Brown also chose it to help showcase F-M’s wealth of talented female actors.
“The third reason was it was a very large female role production, and most productions these days, and in the old days, were all heavily cast for men and not women,” he said.
This isn’t to say audience members won’t see more than a few young men hamming it up on stage this weekend and next.
“But what usually happens is there’s nothing for women, and this one has a lot of [roles for] women and men,” Brown said.
The kids have responded with great enthusiasm, starting in November when the musical was first announced.
“There were about 140 students in the room and they just screamed in excitement,” Brown said.
“It’s been a really easy process,” he added. “I think because [the kids] were so jazzed about the show and they were so invested in this high energy, high impact show, they just have been great to rehearse with. They’re prepared, they’re energetic — it’s really been an exciting process.”

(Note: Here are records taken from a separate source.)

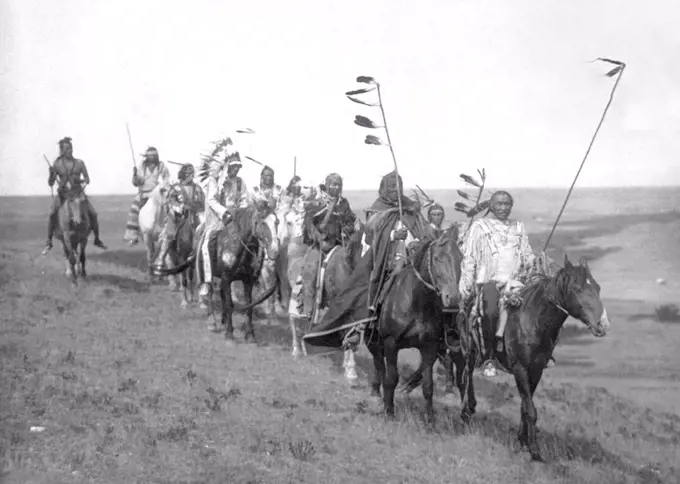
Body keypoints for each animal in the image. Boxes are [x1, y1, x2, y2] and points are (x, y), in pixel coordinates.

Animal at [161, 204, 280, 344]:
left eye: (277, 222)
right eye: (262, 222)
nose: (275, 250)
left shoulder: (247, 280)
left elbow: (248, 306)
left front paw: (250, 335)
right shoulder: (226, 277)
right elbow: (229, 304)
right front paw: (229, 334)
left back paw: (222, 320)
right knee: (207, 292)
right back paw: (212, 322)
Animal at [370, 227, 464, 424]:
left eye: (460, 257)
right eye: (436, 258)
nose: (452, 298)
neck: (416, 303)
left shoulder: (429, 347)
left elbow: (428, 386)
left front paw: (430, 419)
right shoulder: (391, 344)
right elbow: (391, 378)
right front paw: (390, 412)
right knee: (378, 363)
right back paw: (376, 395)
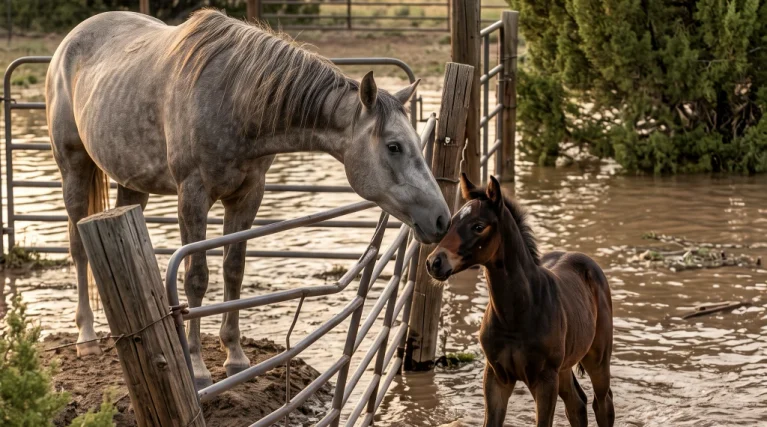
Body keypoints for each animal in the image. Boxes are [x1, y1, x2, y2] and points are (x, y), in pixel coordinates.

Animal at [46, 9, 450, 388]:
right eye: (394, 146)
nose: (441, 219)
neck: (236, 100)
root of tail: (71, 40)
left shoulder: (247, 195)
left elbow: (234, 269)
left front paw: (235, 356)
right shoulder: (192, 195)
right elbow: (196, 277)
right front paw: (196, 367)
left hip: (132, 183)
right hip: (74, 169)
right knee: (78, 247)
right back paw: (87, 337)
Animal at [426, 174, 615, 427]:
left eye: (478, 226)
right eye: (452, 222)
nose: (434, 262)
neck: (516, 313)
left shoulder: (544, 380)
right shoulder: (496, 377)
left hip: (597, 358)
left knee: (602, 403)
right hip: (564, 368)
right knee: (577, 403)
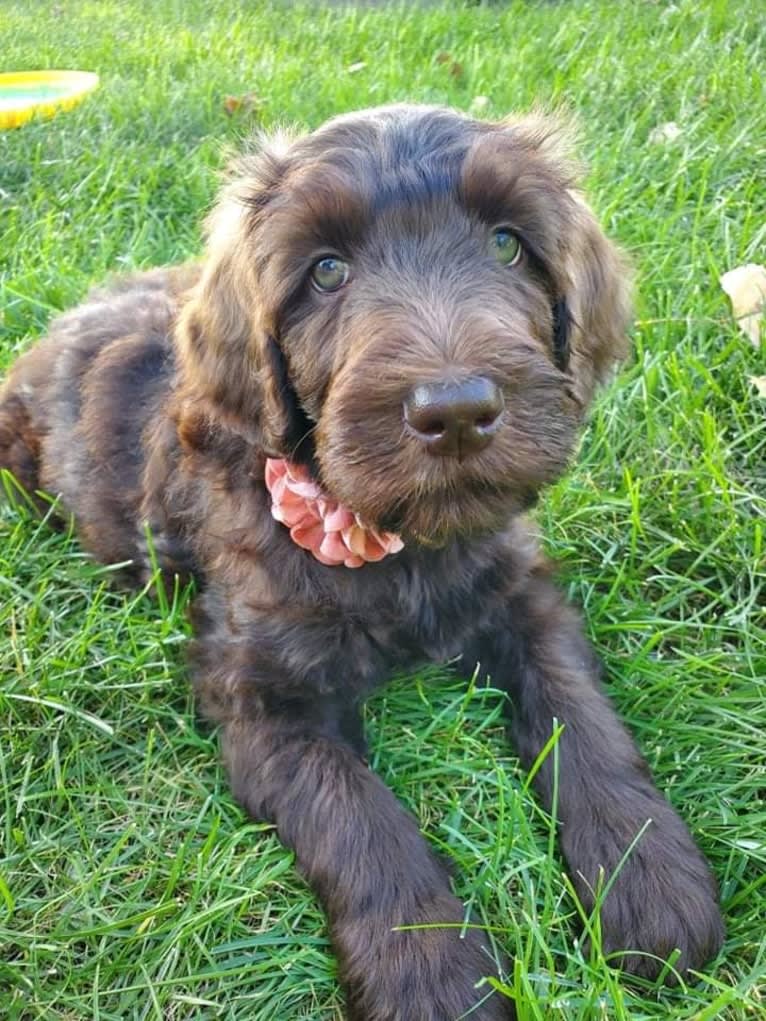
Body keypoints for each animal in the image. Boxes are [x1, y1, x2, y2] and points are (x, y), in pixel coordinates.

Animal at [0, 105, 727, 1021]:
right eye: (327, 271)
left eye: (506, 244)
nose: (455, 411)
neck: (404, 543)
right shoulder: (258, 696)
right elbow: (358, 815)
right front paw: (432, 977)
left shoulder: (522, 592)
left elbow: (580, 716)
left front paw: (651, 875)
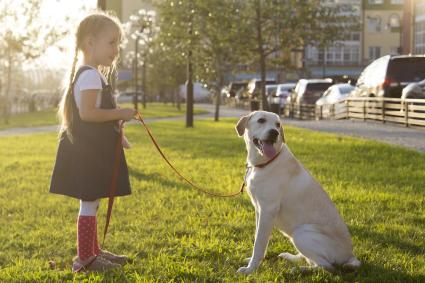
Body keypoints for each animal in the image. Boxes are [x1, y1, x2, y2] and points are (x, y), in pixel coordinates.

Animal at [234, 111, 360, 276]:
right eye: (261, 120)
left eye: (278, 125)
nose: (274, 133)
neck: (266, 162)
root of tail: (350, 255)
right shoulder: (259, 210)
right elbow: (258, 239)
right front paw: (252, 261)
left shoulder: (267, 211)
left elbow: (259, 244)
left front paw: (250, 269)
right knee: (311, 259)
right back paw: (291, 257)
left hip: (301, 232)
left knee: (327, 266)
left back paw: (297, 270)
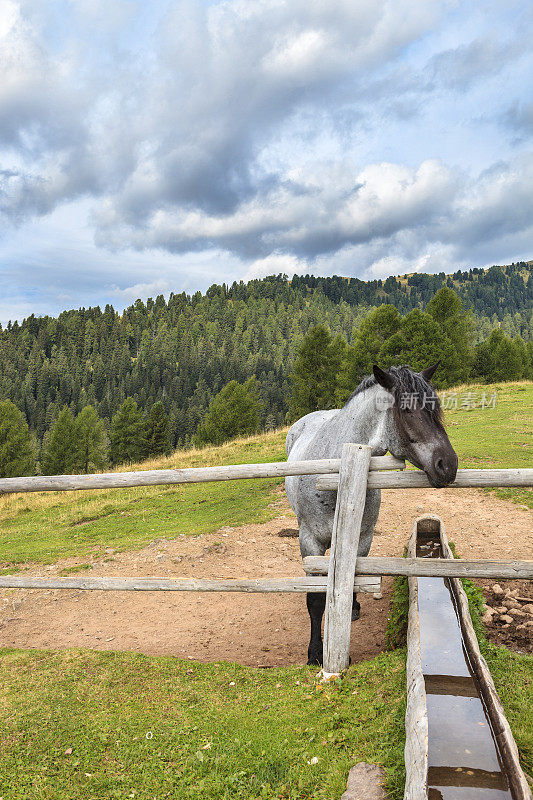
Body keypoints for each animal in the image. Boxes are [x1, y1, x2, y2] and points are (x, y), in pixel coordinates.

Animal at [286, 362, 458, 664]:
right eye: (407, 411)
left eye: (435, 408)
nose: (448, 465)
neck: (339, 473)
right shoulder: (310, 542)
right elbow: (315, 601)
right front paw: (315, 653)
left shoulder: (363, 538)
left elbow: (354, 576)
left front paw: (349, 610)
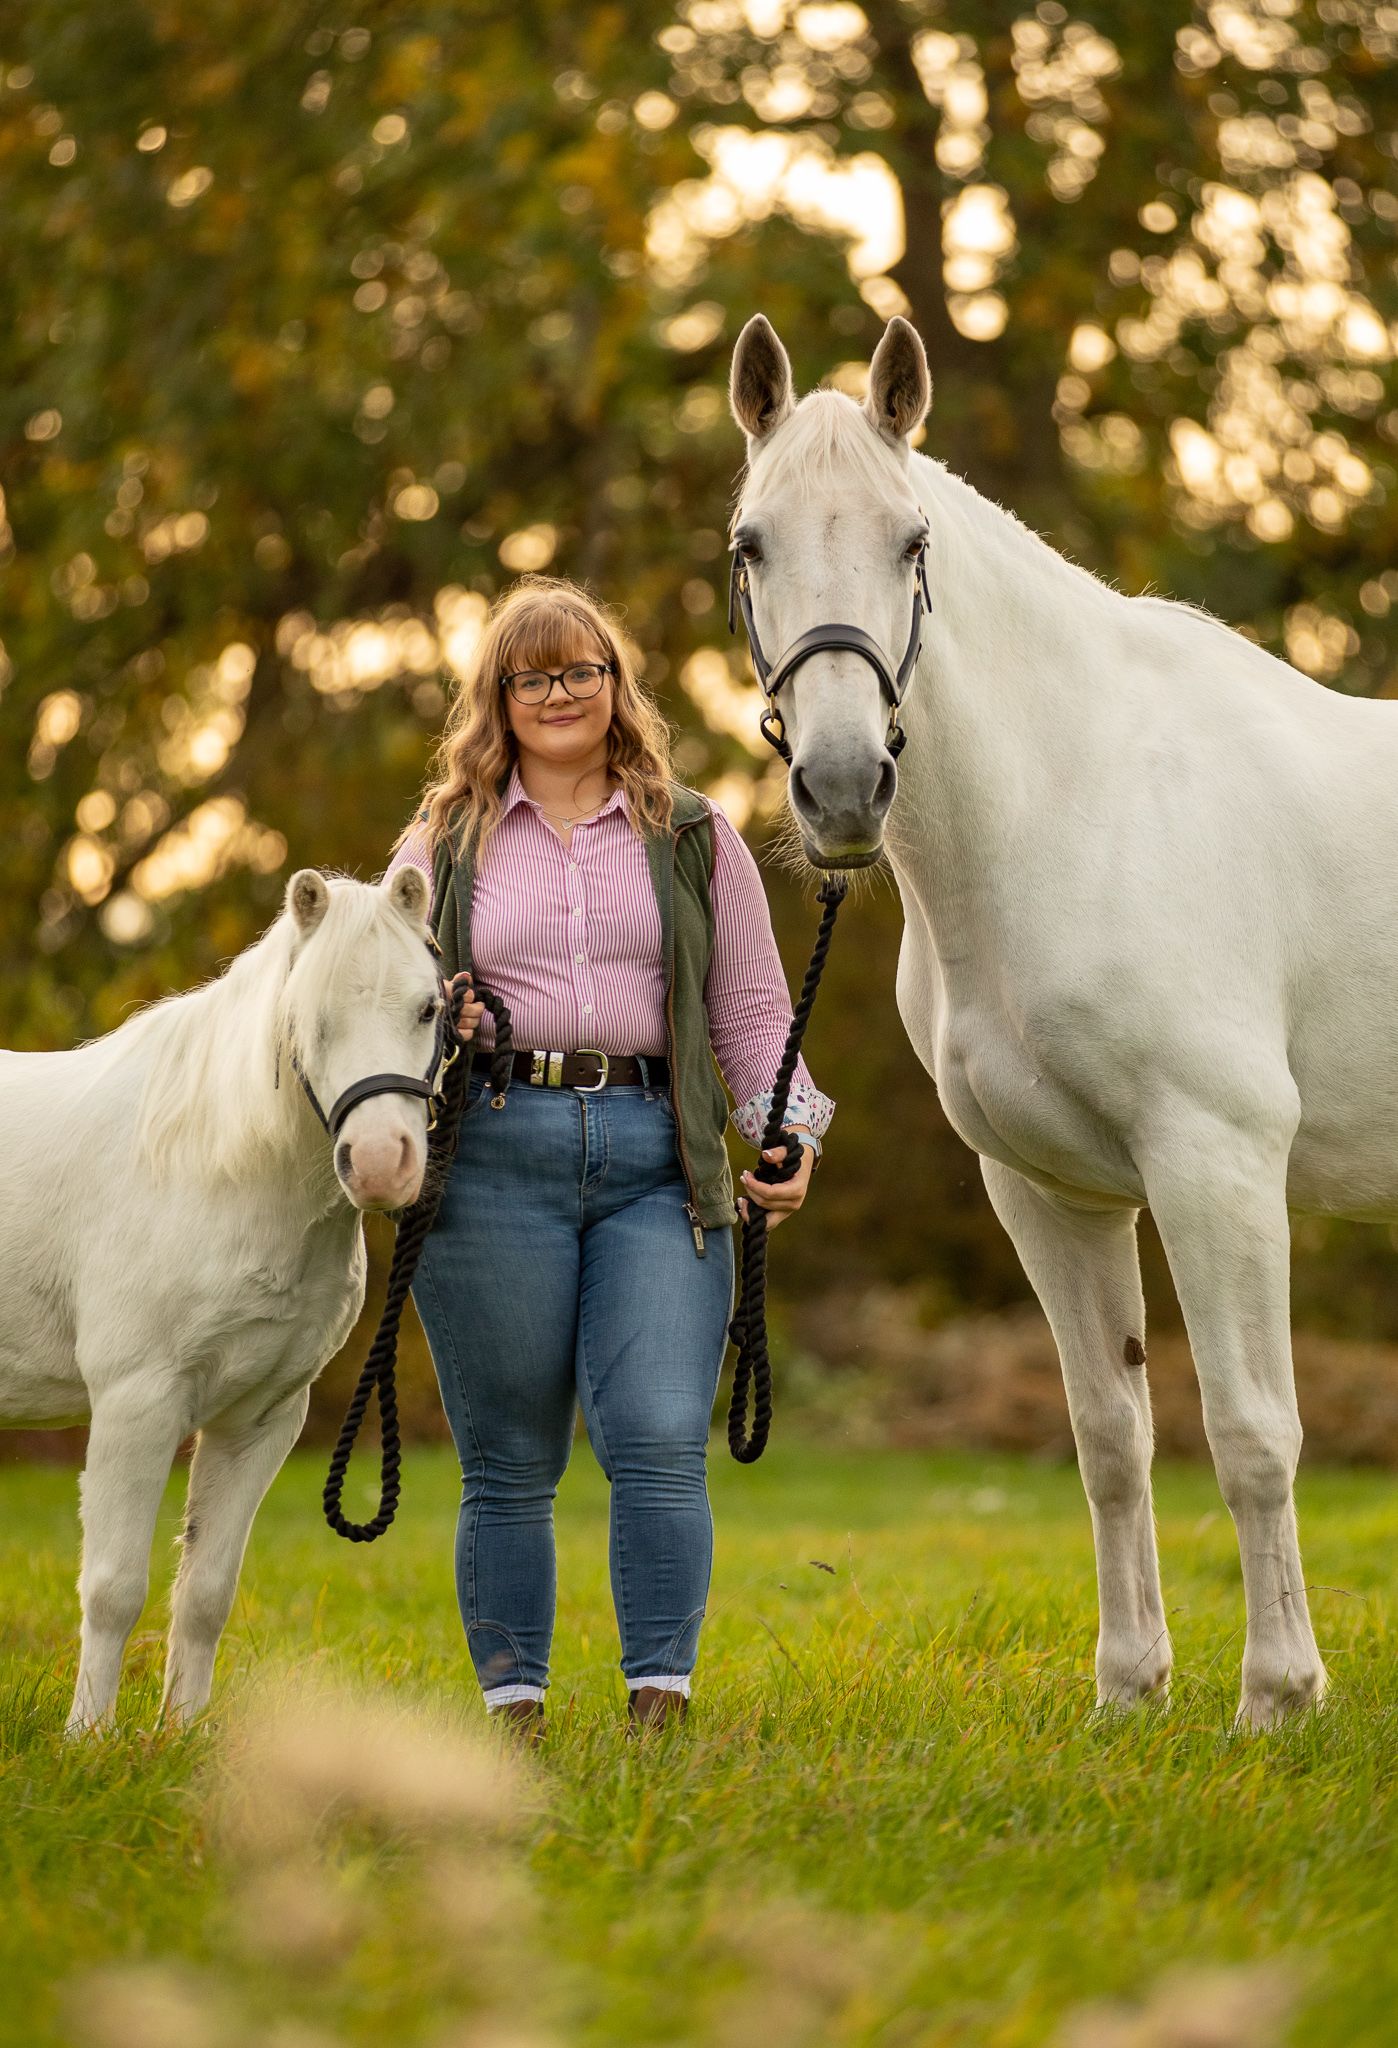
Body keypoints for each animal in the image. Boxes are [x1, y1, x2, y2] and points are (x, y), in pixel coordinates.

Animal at [0, 864, 445, 1732]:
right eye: (313, 1019)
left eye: (429, 1009)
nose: (381, 1163)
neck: (209, 1168)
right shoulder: (136, 1405)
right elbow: (113, 1590)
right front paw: (89, 1739)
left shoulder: (259, 1420)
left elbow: (205, 1593)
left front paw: (177, 1736)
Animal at [727, 312, 1398, 1728]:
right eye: (751, 543)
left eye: (911, 541)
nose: (843, 786)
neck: (1076, 800)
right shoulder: (1051, 1190)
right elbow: (1109, 1434)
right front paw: (1129, 1692)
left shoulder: (1216, 1162)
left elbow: (1253, 1433)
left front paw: (1276, 1700)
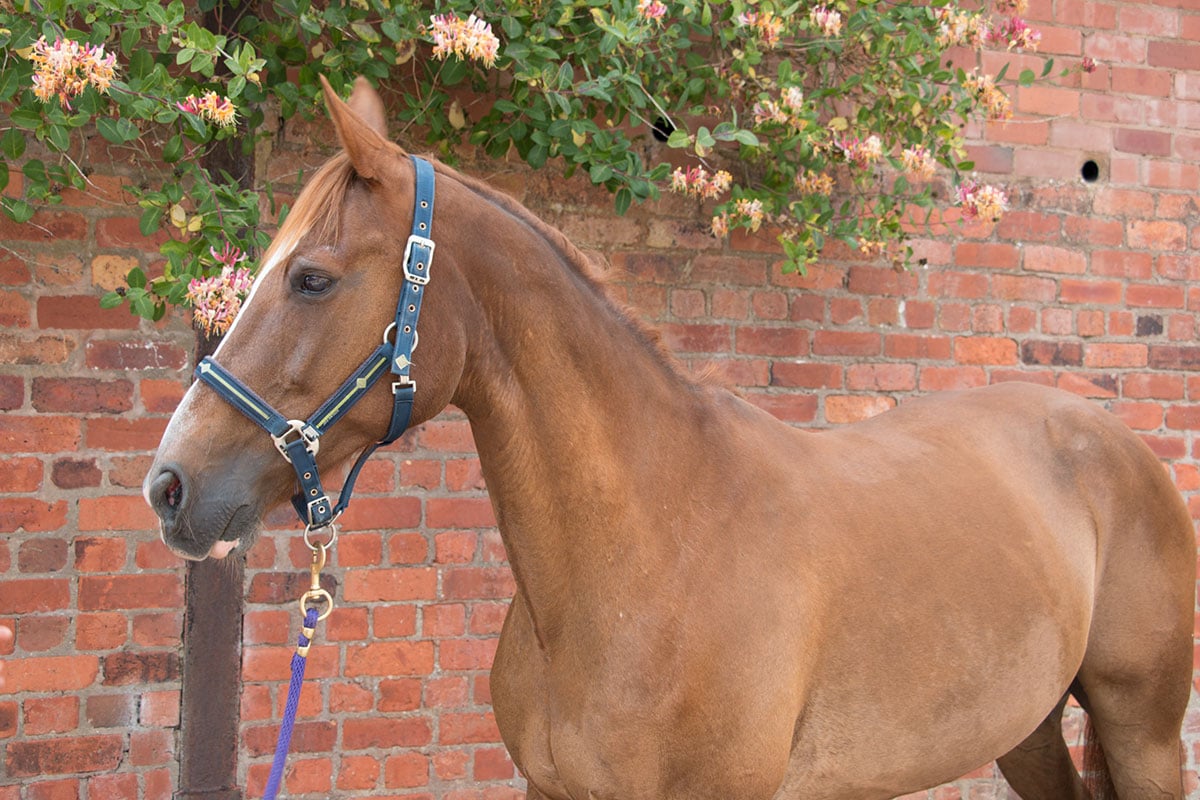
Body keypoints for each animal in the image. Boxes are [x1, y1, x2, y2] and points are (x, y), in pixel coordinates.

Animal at [144, 76, 1195, 800]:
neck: (649, 549)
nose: (170, 485)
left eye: (311, 278)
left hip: (1142, 728)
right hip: (1025, 727)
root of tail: (1116, 447)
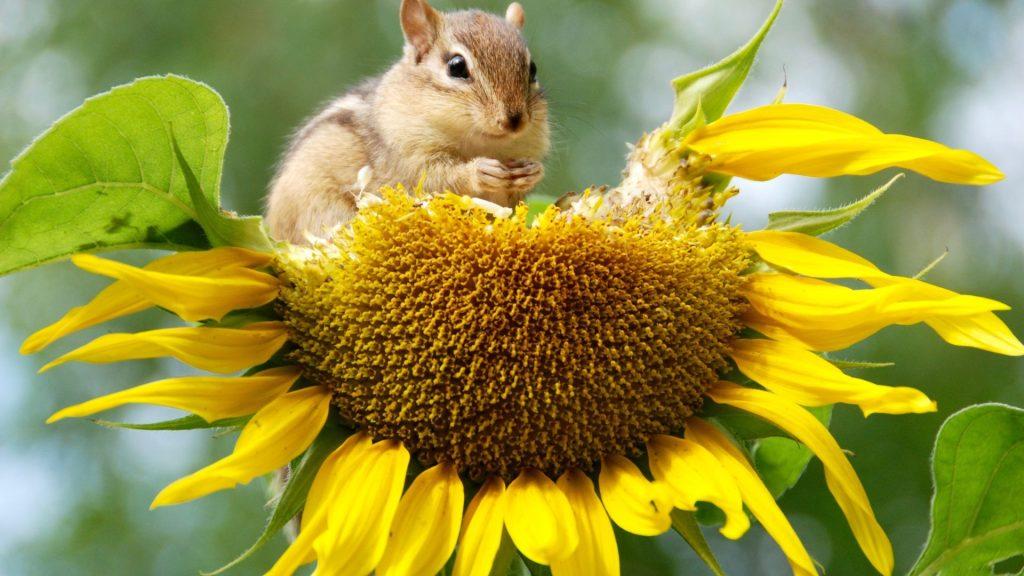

The musical centers around a sorority girl named Elle Woods who “doesn’t take ‘no for an answer,” according to a plot synopsis posted on the F-M Music Department’s website. “So when her boyfriend dumps her for someone ‘serious,’ Elle puts down the credit card, hits the books, and sets out to go where no Delta Nu has gone before: Harvard Law.”
Brown describes it as almost identical to the movie, but with musical numbers added.
“[The audience] will literally see the movie come to life on stage,” he said.
Between the cast, stage crew and pit orchestra, about 140 students are involved in the production, which has a cast of 80. Natalie Maier stars as Elle Woods, the character played in the film by Reese Witherspoon, and Casey Konys stars as Luc Wilson’s character, Emmet, the Harvard law school student who catches Elle’s eye.
Brown, now in his fifth year directing and producing shows at F-M, has enjoyed preparing students to perform a musical that no other school in the area has done.
“[It’s] great. I actually like that,” he said. “Because it gives us a fresh perspective … there’s really nothing to compare it to, either for the production staff or the community.”
Of course, audience members could compare the students’ staging of ‘Legally Blonde’ to one they might see on Broadway — a comparison Brown says wouldn’t be far off.
“I remember people coming to ‘Les Miz’ last year and saying this was a professional production, and that’s what we will give them,” Brown said. “We have professional sets, professional lights, professional singers and actors and dancers, and the orchestra is bar none … What you will get for $10 is a Broadway-like show.”
Tickets to “Legally Blonde” can be purchased online or from 10:30 a.m. to 1 p.m. March 12 to 16 and March 19 to 23 at the high school’s House I foyer.